You wake up and check the temperature:
Ten. Below
Well, it’s going to be one of those, isn’t it? Every year - if it’s normal - we get a week of bone-aching cold, and that is what we pay for the perfect spring days (May 17th and 18th) we will get in a few long months hence. I don’t mind. It’s something to struggle against, something to stare down. And then turn away from, since your eyes are watering. I had to leave to pick up daughter and friend at a Soccer camp, and the world just seemed drained of all color, naught but white, frozen corpse under a blanket of blue.
Day off from school, again. Good just to hang out with my daughter, even thought she did this and I did that. Casual occupancy of the same space is a precious thing. I declined the temptation to make her lunch, as per wife’s instructions that she should do these things herself and gain Life Skills, including those that involve self-nourishment without burning the house down. But it makes me feel less useful! Big deal. But . . . but I remember - Oh, don’t. But i do: making those horrible Mac-and-cheese microwave things, where I’d pick up the big chair with her on it, carry it over to the microwave, and let her punch in the buttons. Seriously, that’s why you want to make her toast?
No. Not entirely.
Since I did nothing but stay warm and perform an ordinary array of tasks and obligations, I’ll spare you the rundown of life. Some notable things, though:
Watched “Ripper Street” on BBC America, which was good. Look forward to the rest. The period - Holmsian England, all the usual trappings (fog, mobs, clip-clop hansoms, rakes in tall hats with sin on their mind) plus the desaturated grime and grit we have come to expect of the era. Damned sight better than that other Ripper mini-series just aired, which was British enough but didn’t have anyone walking around saying things like “damned sight better.”

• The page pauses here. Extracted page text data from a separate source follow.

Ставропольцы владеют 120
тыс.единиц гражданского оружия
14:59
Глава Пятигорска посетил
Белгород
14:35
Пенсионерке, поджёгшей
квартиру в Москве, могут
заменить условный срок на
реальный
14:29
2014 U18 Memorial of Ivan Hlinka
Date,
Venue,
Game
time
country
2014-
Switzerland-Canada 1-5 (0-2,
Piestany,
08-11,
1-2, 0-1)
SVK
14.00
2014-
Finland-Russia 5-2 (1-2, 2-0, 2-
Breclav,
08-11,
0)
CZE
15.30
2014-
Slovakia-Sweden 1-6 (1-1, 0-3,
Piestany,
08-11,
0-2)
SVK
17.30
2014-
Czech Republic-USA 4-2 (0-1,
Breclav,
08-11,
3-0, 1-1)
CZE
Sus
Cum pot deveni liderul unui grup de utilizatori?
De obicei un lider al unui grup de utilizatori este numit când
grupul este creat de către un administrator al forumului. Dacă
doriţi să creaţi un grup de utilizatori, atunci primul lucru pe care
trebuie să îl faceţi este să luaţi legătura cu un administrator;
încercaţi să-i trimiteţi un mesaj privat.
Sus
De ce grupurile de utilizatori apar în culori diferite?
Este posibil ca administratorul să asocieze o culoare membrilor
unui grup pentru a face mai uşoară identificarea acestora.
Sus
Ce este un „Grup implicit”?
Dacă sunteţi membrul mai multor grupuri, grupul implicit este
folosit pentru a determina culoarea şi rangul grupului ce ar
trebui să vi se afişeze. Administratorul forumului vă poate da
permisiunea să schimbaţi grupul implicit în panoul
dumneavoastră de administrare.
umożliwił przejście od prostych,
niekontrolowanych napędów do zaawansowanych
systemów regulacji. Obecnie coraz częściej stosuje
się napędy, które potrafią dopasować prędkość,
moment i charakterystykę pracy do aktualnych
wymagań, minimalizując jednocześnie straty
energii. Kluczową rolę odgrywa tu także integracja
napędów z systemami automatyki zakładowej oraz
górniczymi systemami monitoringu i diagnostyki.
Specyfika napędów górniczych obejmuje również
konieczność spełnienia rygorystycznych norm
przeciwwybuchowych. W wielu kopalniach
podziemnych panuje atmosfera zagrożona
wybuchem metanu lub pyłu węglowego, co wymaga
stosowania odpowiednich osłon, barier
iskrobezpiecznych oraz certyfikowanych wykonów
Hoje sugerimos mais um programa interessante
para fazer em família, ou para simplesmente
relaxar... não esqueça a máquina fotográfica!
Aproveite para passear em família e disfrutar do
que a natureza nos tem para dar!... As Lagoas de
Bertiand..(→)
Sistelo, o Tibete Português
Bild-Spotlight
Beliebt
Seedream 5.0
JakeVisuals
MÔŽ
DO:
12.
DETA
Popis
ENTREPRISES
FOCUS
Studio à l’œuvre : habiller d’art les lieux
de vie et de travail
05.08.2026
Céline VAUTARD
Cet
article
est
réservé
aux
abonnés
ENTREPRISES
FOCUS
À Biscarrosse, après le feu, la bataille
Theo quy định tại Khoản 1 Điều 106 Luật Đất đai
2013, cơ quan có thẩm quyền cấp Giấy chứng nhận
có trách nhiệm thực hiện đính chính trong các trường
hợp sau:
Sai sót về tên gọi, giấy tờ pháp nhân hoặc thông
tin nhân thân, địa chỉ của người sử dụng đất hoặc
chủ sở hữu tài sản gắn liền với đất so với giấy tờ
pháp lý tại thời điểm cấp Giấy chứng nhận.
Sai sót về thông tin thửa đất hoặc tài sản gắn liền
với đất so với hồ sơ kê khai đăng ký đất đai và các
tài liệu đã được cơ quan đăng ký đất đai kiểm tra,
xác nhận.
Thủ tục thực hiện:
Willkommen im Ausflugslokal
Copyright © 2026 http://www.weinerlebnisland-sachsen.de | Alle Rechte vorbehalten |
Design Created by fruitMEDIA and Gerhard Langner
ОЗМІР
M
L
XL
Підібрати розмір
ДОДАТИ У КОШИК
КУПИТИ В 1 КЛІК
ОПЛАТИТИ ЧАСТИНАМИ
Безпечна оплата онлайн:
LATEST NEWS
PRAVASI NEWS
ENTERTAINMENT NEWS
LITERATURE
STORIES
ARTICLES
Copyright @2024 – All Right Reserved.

Going through some magazines for scanning and disposal, i came across an ad for a kitchen.
That was my home. Before my father sold it, I took a couple shots of the appliances.
Now that I think of it, the clock stopped working, and it was never fixed. That seems unlike my mother, unless she decided it was an Expense and hence unnecessary. I couldn’t bear it. One of those signs of decay and disorder. Odd how you accept these things as kids - oh, that never worked - only to think upon them decades later and wonder hey, wait a minute. Was that the only thing that didn’t work?
The door to the fridge. It was a turquoise Frigidaire with a chrome handle, which broke. It was taped together and put in the basement, where it served for a while. This was due to frugality, as was the fact that the kitchen cabinet doors never really stayed closed. They were held in place by a screw that went into a plastic sleeve, and after 20 years the sleeve was loose and had no interest in keeping the doors closed. My mother complained; my father said “let’s get new cabinets,” but she never could pull the trigger. I have no idea where the difficulty spending money came from. Depression era! you say, and you’d be right, except she grew up on a farm, and they did okay. Her brother had no such constraints.
It might be something else. I’ve no idea what. Fear of change. Perhaps that kitchen had so many good memories - memories of being useful, of being necessary - that she hated to change its physical appearance. They finally redid it when I was in high school, i believe. To the extent that the wallpaper was changed.
The doors were never fixed. The clock never advanced another second.